Same design, sharper
This is the facelifted Hyundai Tucson! The striking design of Hyundai’s medium-sized SUV is largely retained, although the nose is secretly quite different. However, this applies even more to the interior!
Does the Hyundai Tucson need a facelift? You can argue about that, because the striking design of the Tucson introduced in 2020 still looks fresh in our opinion. However, Hyundai likes to keep things up to date and so we saw a facelifted Hyundai Tucson for the first time in June. Hyundai is now removing the camouflage material from the car and showing the Tucson in full regalia, although we don’t know everything yet.
First let’s see what we do know. The design is largely retained. By this we mainly mean the striking combination of grille and headlights, with various elements in the grille lighting up as daytime running lights and parking lights. However, things are also changing in this region. For example, the grille is made up of fewer (light) layers and has a different shape. Those lighting elements are also slightly chunkier in shape, just like the headlights. Previously, they were cut off diagonally with a smooth line, but now we are looking at more straight-lined viewers. In combination with the sleeker front bumper, this creates a nose that is very similar to what the sportiest version of the existing Tucson, the Tucson N Line, already had. That version previously received a different front bumper and more rectangular light units, although the shape of the grille is of course the same as on the original.
We don’t know what exactly changes at the rear. Hyundai has not yet released a photo of this, because today we are talking about a kind of ‘preview’. The car in the photos is not a European Tucson, but a South Korean version. There is at least one important difference with ‘our’ version: the wheelbase. This is the long version, recognizable by the side window in the rear door cut straight at the bottom.

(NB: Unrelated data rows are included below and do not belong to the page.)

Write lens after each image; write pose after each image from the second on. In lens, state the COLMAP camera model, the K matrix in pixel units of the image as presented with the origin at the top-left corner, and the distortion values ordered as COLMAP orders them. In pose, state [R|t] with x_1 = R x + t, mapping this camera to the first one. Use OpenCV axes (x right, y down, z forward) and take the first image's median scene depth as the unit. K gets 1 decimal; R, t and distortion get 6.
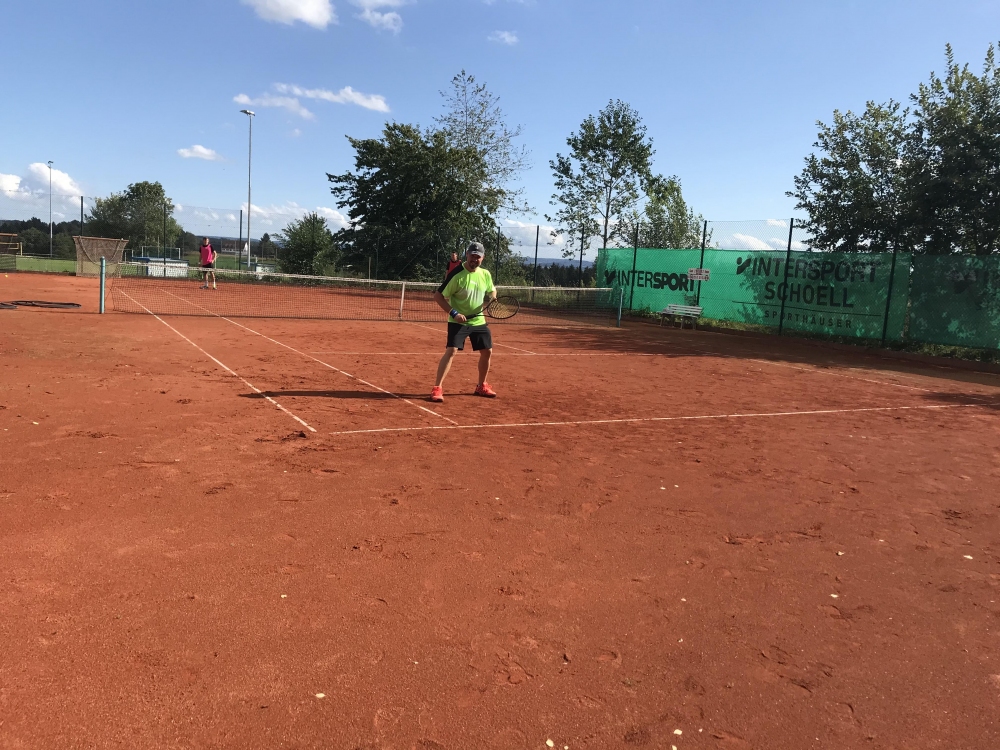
lens RADIAL K [[829.6, 0, 505.9], [0, 829.6, 367.0], [0, 0, 1]] dist [0.025045, -0.014792]
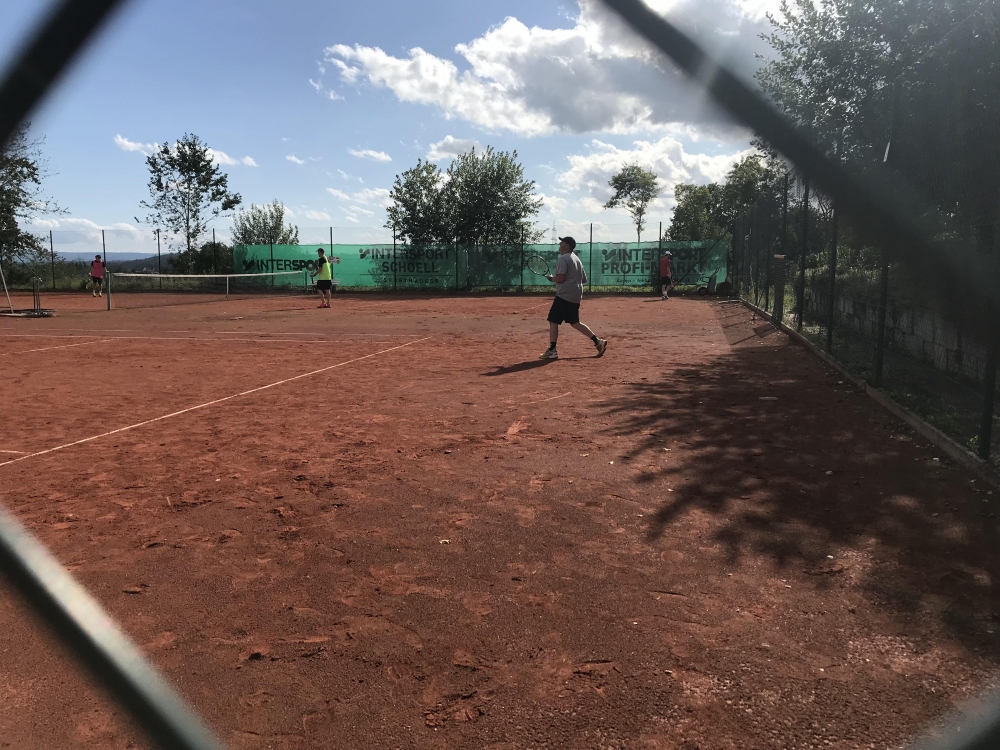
lens RADIAL K [[829.6, 0, 514.2], [0, 829.6, 348.1], [0, 0, 1]] dist [0.025045, -0.014792]
pose [[0.654983, -0.143715, 0.741851, -0.702315], [0.133812, 0.988291, 0.073313, -0.009782], [-0.743701, 0.051250, 0.666545, -0.326011]]
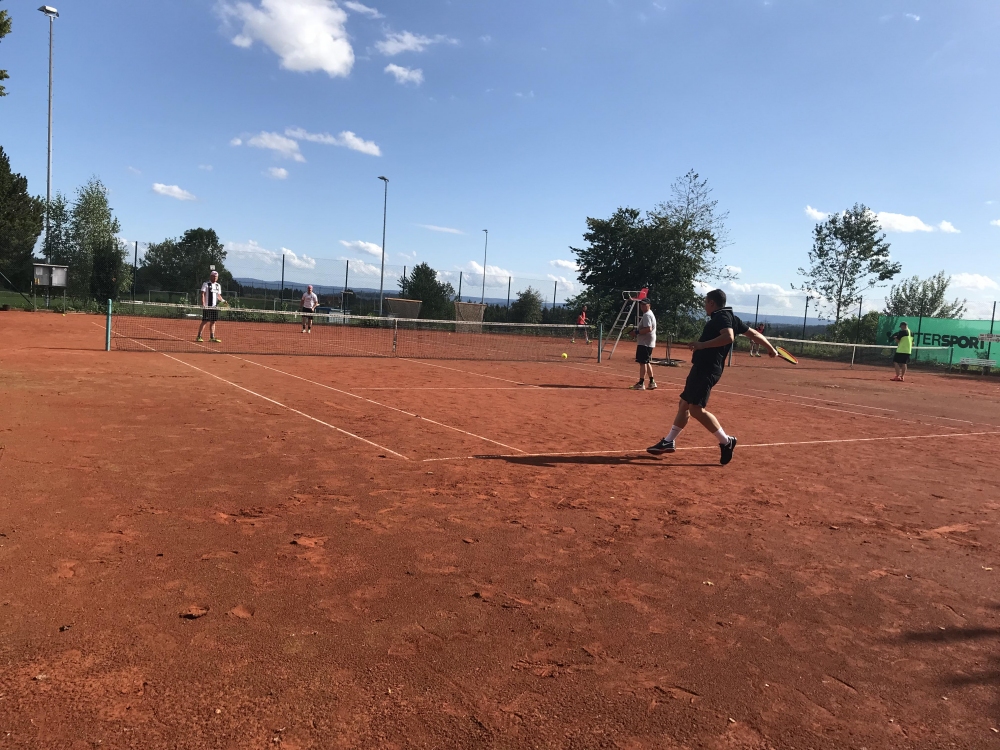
lens RADIAL K [[829.6, 0, 499.1], [0, 829.6, 380.2], [0, 0, 1]] dist [0.025045, -0.014792]
pose [[0.997979, -0.003469, 0.063444, -0.656972], [0.005104, 0.999658, -0.025639, -0.002529], [-0.063334, 0.025911, 0.997656, -0.378532]]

On the European Tucson, which is a few centimeters shorter, that line goes up on the door.
Interior
What we do see – and what will of course also apply to the European Tucson – is the new dashboard. Hyundai is now throwing the fresh, rounded dash of the 2020 Tucson into the trash, replacing it with a sleeker whole that better matches that of the new Kona, for example. Horizontal lines therefore play a major role and the screen initially integrated into the center console now fits optically seamlessly with the information display behind the steering wheel. The steering wheel itself is also new, at least for the Tucson. This steering wheel is also in the Kona and means three instead of four spokes for the Tucson, but also the loss of the Hyundai logo.
And further? And then we wait quietly. Hyundai promises that the facelifted Hyundai Tucson will be presented in European version in early 2024, and only then will we learn whether anything will change on a technical level.